Recently, José Valim published "Why Elixir is the Best Language for AI", citing a Tencent study showing Elixir achieved the highest LLM code completion rate across 20 languages. Claude Opus 4 scored 80.3% on Elixir problems versus 74.9% for C#, the next-best performer.
But there's a deeper argument than "LLMs write good Elixir." It's this: the actor model that Erlang introduced in 1986 is the agent model that AI is rediscovering in 2026. Every pattern the Python AI ecosystem is building (isolated state, message passing, supervision hierarchies, fault recovery) already exists in the BEAM virtual machine.

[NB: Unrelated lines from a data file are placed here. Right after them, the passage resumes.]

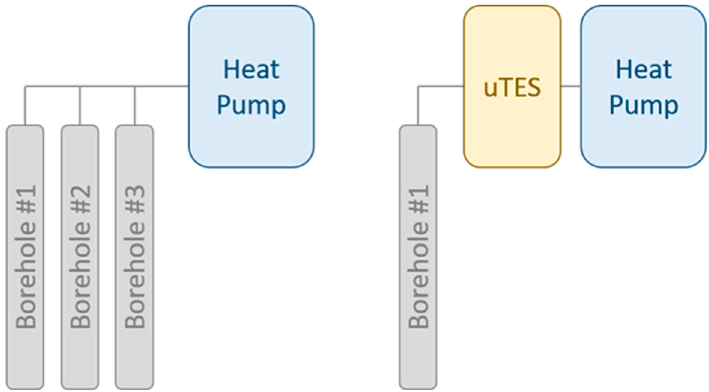
Figure 1. Layouts of the baseline setup ( left ) and the upgraded setup using an upstream thermal storage (uTES) ( right ).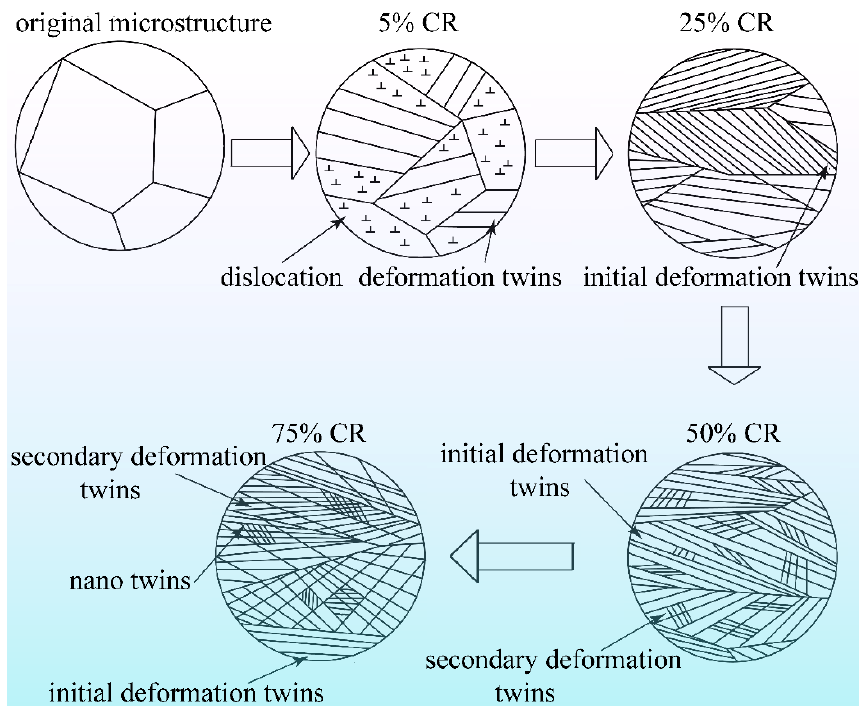
Figure 7. Illustration of the microstructural evolution in TWIP steel as CR deformation increases.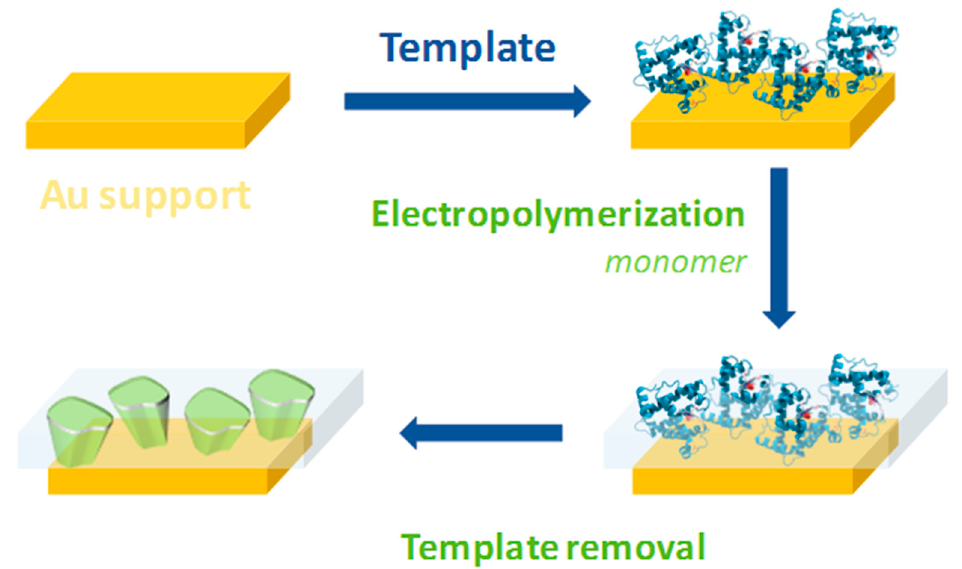
Figure 5. Electrosynthesis of MIPs.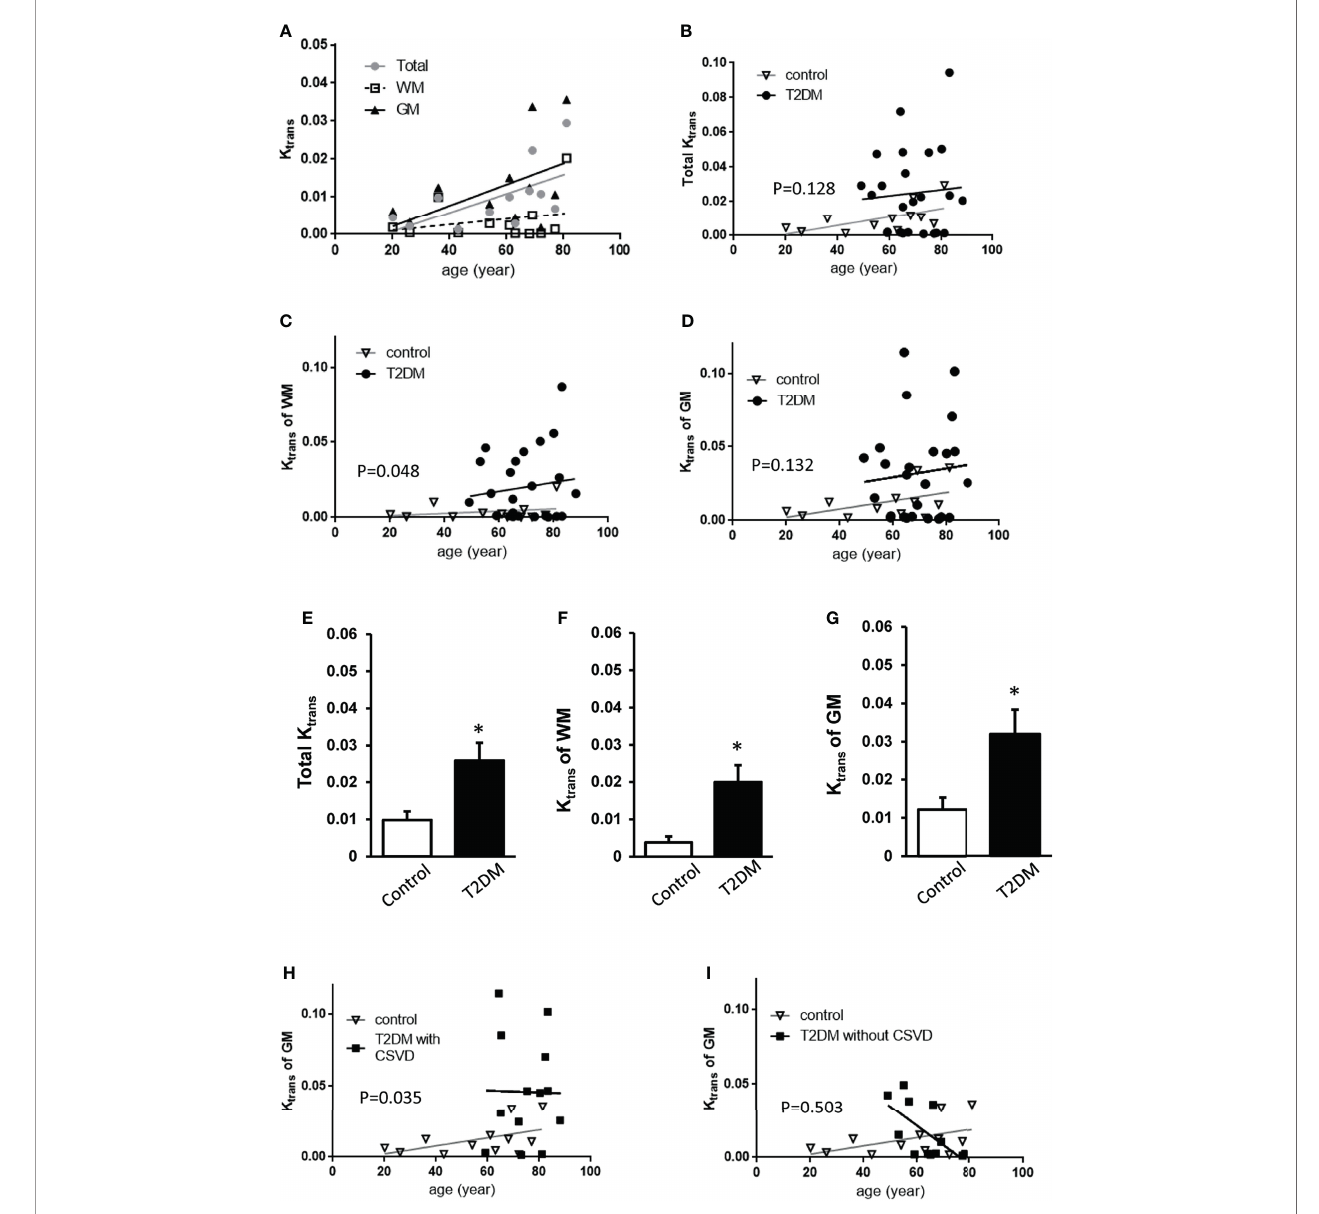
FIGURE 2 | Comparisons of K trans among control, T2DM, and T2DM with CSVD groups. (A) The averaged total K trans , K trans of the WM, and GM plotted against age in the control group ( N = 12). (B – D) The total K trans (B) , K trans of the WM (C) , and GM (D) plotted against age in T2DM ( N = 25) and control groups ( N = 12). (E – G) Comparisons of total K trans (E) , K trans of the white matter (WM) (F) , and K trans of the gray matter (GM) (G) between patients with T2DM and controls. Unpaired t -test. * p < 0.05. (H, I) The K trans of the GM plotted against age in T2DM with CSVD and the control group (H) and in T2DM without CSVD and the control group (I) . A permutation-based linear model with 10,000 random shuf fl ings. x -axis, age; y -axis, K trans . WM, white matter; GM, gray matter; T2DM, type 2 diabetes mellitus; CSVD, cerebral small vessel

And it's been running telecom switches, WhatsApp, and Discord at scale for decades.
I've been building agentic commerce infrastructure at New Generation. Before that, I shipped a full AI stack serving more than 3 million merchants at a unicorn Brazilian fintech. Both systems run on Elixir. Here's why that's not a hipster language choice. It's an architectural inevitability.
A note on terminology: Throughout this post I refer to "the BEAM." BEAM is the virtual machine that runs both Erlang and Elixir code, similar to how the JVM runs both Java and Kotlin. Erlang (1986) created the VM and the concurrency model. Elixir (2012) is a modern language built on top of it with better ergonomics. When I say "BEAM," I mean the runtime and its properties. When I say "Elixir," I mean the language we write.

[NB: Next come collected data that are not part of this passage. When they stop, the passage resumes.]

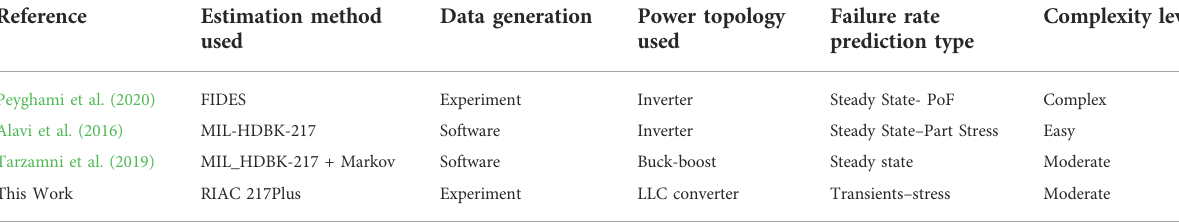
TABLE 4 Reliability prediction of power electronics converters by using different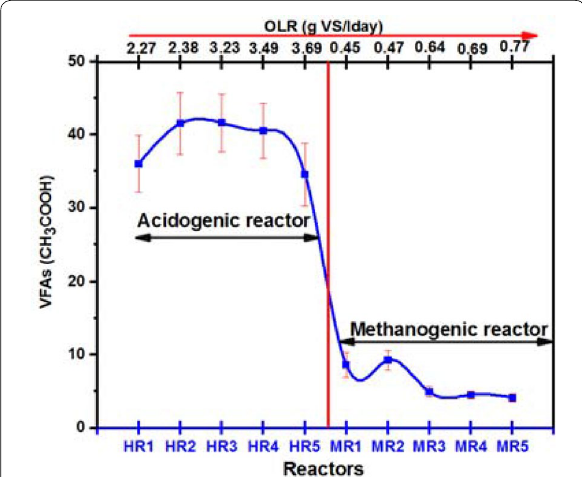
Fig. 2 Mean VFAs and standard error variations with OLR of the acidogenesis stage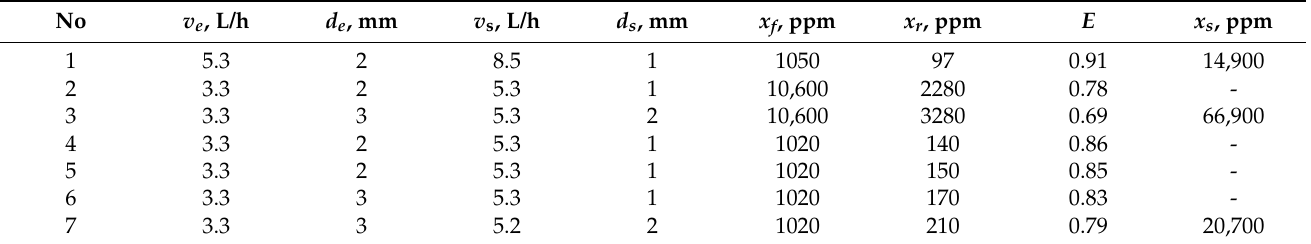
Table 2. Conditions and results of experiments conducted in the small apparatus.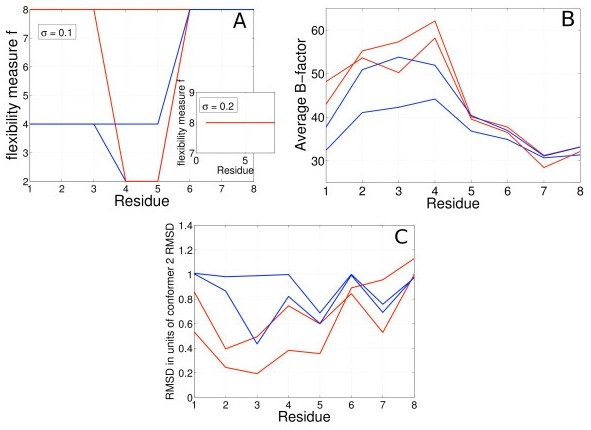
Comparative analysis. A) Pflex is sensitive to the parameter σ, producing false-positives at low values and false-negatives at higher values (inset). B) Average B-factors correctly identify the regions of variability, but cannot distinguish between true variability and variability due to noise. C) Choosing a RMSD cutoff for classification is difficult with noisy coordinates. The color code is the one used in Figures 2 and 3.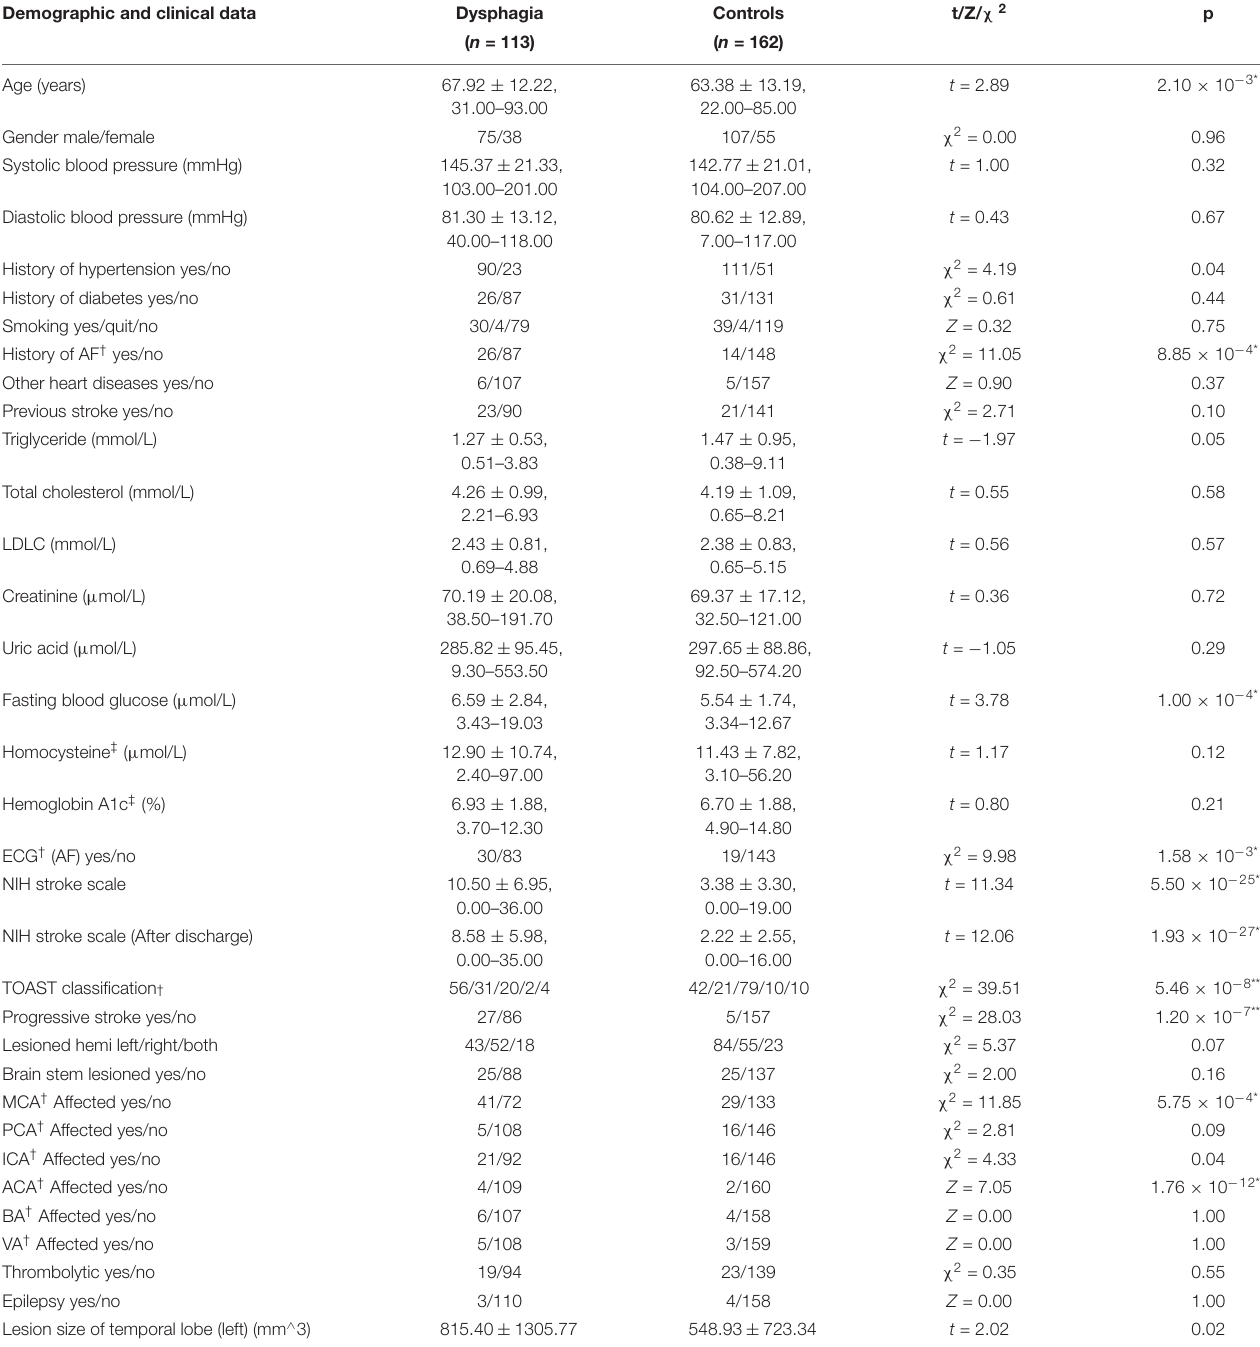
TABLE 1 | Demographic and clinical data of patients with dysphagia and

The 30-second request problem
Traditional web frameworks were designed for a world where requests take milliseconds. A user clicks, the server queries a database, renders HTML, responds in under 100ms. Rails, Django, Laravel: all optimized for this pattern.
AI agents broke that model. When a user asks an agent a question, the response takes 5 to 30 seconds. The agent calls an LLM, waits for streaming tokens, maybe invokes a tool, calls the LLM again, streams more tokens. One "request" might involve three round-trips to an LLM API, two database lookups, and a web search. And the connection stays open the entire time.
Now multiply that by 10,000 concurrent users. Each one holding an open connection for 15+ seconds. Traditional thread-per-request frameworks choke. You need async, you need concurrency, you need to hold thousands of long-lived connections without burning through memory.
The BEAM was built for exactly this. Ericsson designed it for telephone calls: the original long-lived connections. Each call holds state, runs for minutes, and the system needs to handle millions of them concurrently. BEAM lightweight processes are ~2KB each. You can spawn millions of them. Each one has its own heap, its own garbage collector, and is preemptively scheduled so no single process can hog the CPU.